Items uit een verzameling:

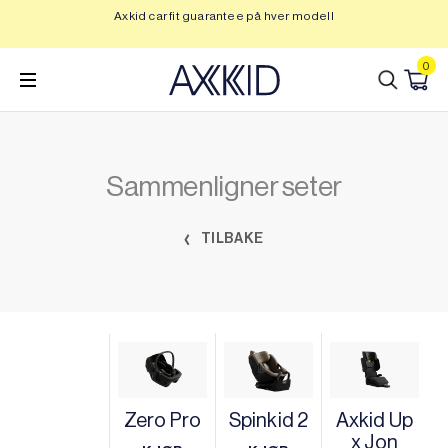
Hopp
Axkid car fit guarantee på hver modell
Op
til
innhold
0
Sammenligner seter
TILBAKE
Zero Pro
Spinkid 2
Axkid Up
x Jon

WAT JE DOET: Geef de tekstregels van alle items hierboven ongewijzigd terug en laat de afbeeldingen daarbij weg.

JOUW RESULTAAT:
Hopp
Axkid car fit guarantee på hver modell
Op
til
innhold
0
Sammenligner seter
TILBAKE
Zero Pro
Spinkid 2
Axkid Up
x Jon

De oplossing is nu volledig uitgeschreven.